Many times a week, I get asked about “getting to the top of google” and I always find it a nightmare of a topic to explain to a client without them looking confused and baffled by the end and saying “meta what?”.
So how does everyone else approch this topic to a client?
We have the same problem. Our clients know little about SEO thingy. They always demand for a development in terms of keywords in just a period of month and we always give some scenario with a very detailed explanation to let them know that competition are always in between the process. Its quite hard to dictate clients demand only if you give them a clue on what’s going on the world of SEO.
A few of my clients have already looked on these ‘get to the top of google fast’ sites or have been to a marketing seminar and heard the words meta tags… it seems to be the only word they do remember, so at times it is impossible to avoid the word meta.
you can firstly tell your clients about purpose of SEO, then tell them about the seo procedure, such as keyword research, how spiders crawl their sites, site optimization, link building and tracking and monitoring. detailed information such as meta tags, alt tags and how to write a headline.
I also got a similar problem before. You just make it clear and use terms that are common. I just explained it to our clients before by comparing it to an offline store (book store, pharmacy, etc.). If you have lots of posters everywhere or stickers on vehicles whatever, these can be considered as backlinks.
Sounds kinda nuts but that works great for me explaining it to them. Hope I got a point in here and helped.
LOL I never find myself explaining “Meta what?” because meta elements (meta description and meta keywords) have zero affect on Google rankings. There are VERY few engines that even look at these from a ranking perspective. The meta description is still important since it is often displayed as the snippet in the SERPs, but other than that… meta elements don’t affect SEO. And please, don’t say, “What about the title tag?” The <title> “element” is NOT a “meta” element. If it doesn’t start with “<meta” then it “ain’t” a meta element.
When they want to know what it takes to get to the top of Google for some keyword phrase, I sit them down at a browser, have them search for that keyword phrase… copy the top 10 URLs into a spreadsheet… go to Yahoo! and have them do LINK:URL commands for each URL from the top 10. And I tell them that it’s going to take that roughly many links from that many and equivalent authoritative and trusted sites to compete since inbound links from other sites ARE the #1 influencer of rankings at all of the major engines.

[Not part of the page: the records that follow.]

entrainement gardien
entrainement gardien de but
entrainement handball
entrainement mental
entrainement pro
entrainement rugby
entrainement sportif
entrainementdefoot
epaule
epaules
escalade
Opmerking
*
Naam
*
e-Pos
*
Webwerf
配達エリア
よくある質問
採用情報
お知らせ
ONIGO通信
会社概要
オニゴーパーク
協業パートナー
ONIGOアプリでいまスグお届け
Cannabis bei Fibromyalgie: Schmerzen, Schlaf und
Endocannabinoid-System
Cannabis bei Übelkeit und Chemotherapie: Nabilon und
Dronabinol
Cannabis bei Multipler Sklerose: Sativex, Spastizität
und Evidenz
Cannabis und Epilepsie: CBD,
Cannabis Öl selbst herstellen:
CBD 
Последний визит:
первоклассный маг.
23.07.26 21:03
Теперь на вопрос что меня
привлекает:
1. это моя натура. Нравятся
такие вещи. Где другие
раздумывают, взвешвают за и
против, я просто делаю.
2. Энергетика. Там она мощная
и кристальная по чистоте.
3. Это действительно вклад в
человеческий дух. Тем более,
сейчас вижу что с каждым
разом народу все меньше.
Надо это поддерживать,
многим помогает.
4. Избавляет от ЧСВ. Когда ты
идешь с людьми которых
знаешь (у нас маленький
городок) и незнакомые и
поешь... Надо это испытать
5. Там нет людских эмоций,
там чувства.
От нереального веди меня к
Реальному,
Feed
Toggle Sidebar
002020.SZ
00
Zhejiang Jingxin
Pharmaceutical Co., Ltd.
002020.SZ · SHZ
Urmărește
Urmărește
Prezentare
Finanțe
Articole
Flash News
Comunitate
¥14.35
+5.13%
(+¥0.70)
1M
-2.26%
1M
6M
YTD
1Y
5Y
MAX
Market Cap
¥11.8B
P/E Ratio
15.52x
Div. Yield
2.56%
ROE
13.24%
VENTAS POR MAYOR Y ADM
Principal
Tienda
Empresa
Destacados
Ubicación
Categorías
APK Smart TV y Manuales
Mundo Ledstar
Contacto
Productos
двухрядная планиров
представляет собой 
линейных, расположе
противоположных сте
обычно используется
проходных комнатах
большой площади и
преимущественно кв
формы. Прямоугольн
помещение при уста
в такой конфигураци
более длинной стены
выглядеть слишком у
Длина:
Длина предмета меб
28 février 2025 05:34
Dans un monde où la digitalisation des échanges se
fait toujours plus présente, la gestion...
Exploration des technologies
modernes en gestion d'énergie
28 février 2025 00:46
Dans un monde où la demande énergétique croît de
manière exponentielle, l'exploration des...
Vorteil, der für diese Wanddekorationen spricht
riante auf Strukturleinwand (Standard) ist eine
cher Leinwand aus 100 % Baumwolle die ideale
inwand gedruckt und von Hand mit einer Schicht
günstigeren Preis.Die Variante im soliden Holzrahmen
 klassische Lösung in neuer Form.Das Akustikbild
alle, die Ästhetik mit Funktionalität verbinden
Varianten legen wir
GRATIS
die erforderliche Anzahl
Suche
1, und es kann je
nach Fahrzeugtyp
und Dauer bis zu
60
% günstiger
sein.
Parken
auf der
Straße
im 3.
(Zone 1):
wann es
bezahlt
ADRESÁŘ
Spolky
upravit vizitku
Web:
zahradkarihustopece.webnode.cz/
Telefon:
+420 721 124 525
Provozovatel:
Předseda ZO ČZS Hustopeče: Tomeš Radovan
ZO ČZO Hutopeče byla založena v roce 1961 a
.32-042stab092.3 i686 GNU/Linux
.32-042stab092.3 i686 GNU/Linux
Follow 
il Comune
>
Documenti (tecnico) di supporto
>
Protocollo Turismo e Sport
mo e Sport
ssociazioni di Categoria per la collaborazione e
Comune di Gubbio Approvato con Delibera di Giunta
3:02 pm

I then have them perform searches for intitle:“keyword phrase”, inurl:“keyword phrase”, intitle:“keyword phrase” inurl:“keyword phrase” to show them how many other web sites have EXACTLY that keyword phrase in the <title>, URL, and BOTH the <title> and URL so they get a good idea of how competitive the terms are.
Seeing is believing… A picture is worth 1000 words… It doesn’t take too many times of doing this before they start to get the “real” picture of how hard your job is…
tell them the importance of SEO and necessity of it.
you can tell them the benifits SEO can bring, more potential customers, more orders.In a word, SEO is one of the cheapest and most effective ways to get potential customers.
after all, if they know all about SEO, there is no need for you to do this. I think so.
As soon as you receive project from the client, you analyze the status of the website.
And find the best suitable keywords for the client. Estimate when the target can be reached considering the Page Rank, Traffic Rank, Backlinks, Onpage factors, search competition for the keyword, etc.
Just try and keep it as simple as you can. Don’t explain anything technical. Just tell them what you can do for them. Take their site and show them how much traffic you can bring them. Leave out the specs.